Some primary reasons that individuals do not receive in-office therapy include the following (SAMHSA, 2013):
• Uncertainty about where to go for counseling
• Lack of available counseling services in the area
• Lack of time
• Concerns about confidentiality/concerns that others would find out and develop a negative opinion of the person
• Work schedule barriers, fear of negative impact on employment, or work travel
• Lack of transportation or inconvenience of travel
• Increased level of comfort and openness within the comfort of their own home.
Other reasons include physical health concerns and mobility issues, severe anxiety that makes it difficult to leave the home (such as in cases of Agoraphobia or Panic Disorder), and situations that involve relocation amid the course of therapy and the client wishes to continue with his or her current therapist rather than transferring to a new provider.
Distance counseling via videoconferencing transcends these types of barriers by making it easier to find treatment, increasing personal privacy, eliminating or reducing the need for individuals to leave work for their appointments, and reducing the time it takes to attend sessions by eliminating the commute and need for transportation. Engaging in counseling through telemental health allows individuals, couples, and families the opportunity to experience equivalent (or increased) therapeutic benefits if offered this alternative to the traditional in-office therapy setting.
How do I know if Teletherapy is right for me?
If any of the factors on the aforementioned list apply to you and your life, it is likely that Teletherapy is just the answer for you! That said, some individuals seek this method of therapy simply because they find it more convenient or preferable. My philosophy is that we should all have the opportunity to actively attend to our personal growth and wellness in the way that works best for us.
How do I know if Teletherapy is not right for me?

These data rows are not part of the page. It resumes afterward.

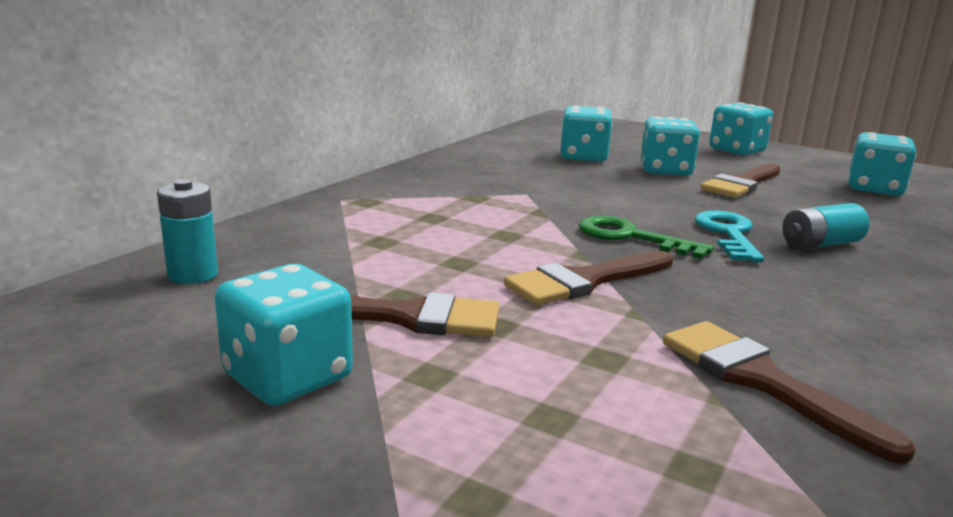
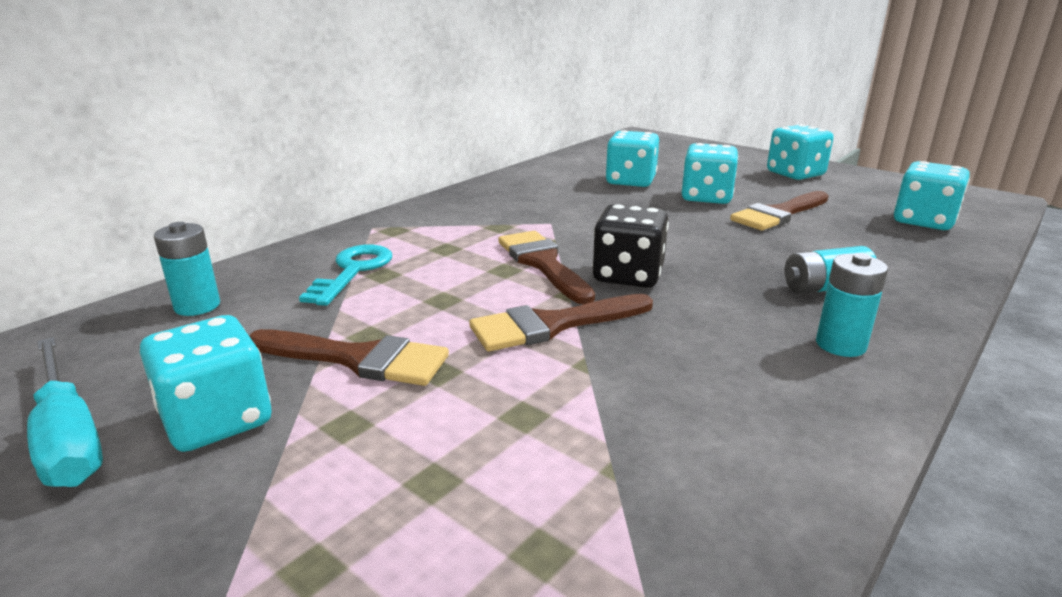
camera: 10 degrees right, 5 degrees up
(127, 401) = (68, 437): none -> turquoise screwdriver
(631, 237) = (628, 275): green key -> black dice
(728, 234) = (731, 274): turquoise key -> turquoise key (352, 271)
(761, 381) = (670, 451): brown brush -> brown brush (543, 263)
(861, 289) = (840, 345): none -> turquoise battery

Because effective video sessions are dependent upon a solid Internet connection, if you do not have Internet access (or if your Internet connection tends to be “spotty”) in the primary location where you would be during sessions, this would just lead to a difficult and frustrating experience on your part! Some individuals have the ability to manage this by using a private office in their workplace, or we conduct phone sessions as an alternative.
If you are currently in crisis or have recently experienced a crisis, Teletherapy may not be the most beneficial method of receiving services, particularly if you and I are located in different states (or counties). If there are other options available to you for in-office visits with a mental health provider closer to your residence (and you have the ability to attend in person), this is typically preferable due to the increased accessibility for crisis response.
There are a variety of other factors that may indicate in-person therapy as the more suitable option to meet your needs. This is dependent on each person’s unique circumstances, which we will have the opportunity to discuss during our initial conversation.
How does it work?
During sessions, both the client and I are in our separate locations within a private space (i.e. behind a closed and locked door with no one else present), with necessary sound control to ensure maximum confidentiality. The computers or devices used must remain on a secure, stable platform to avoid wobbling and shaking during the videoconferencing session since we will be relying on video clarity for our face-to-face interactions.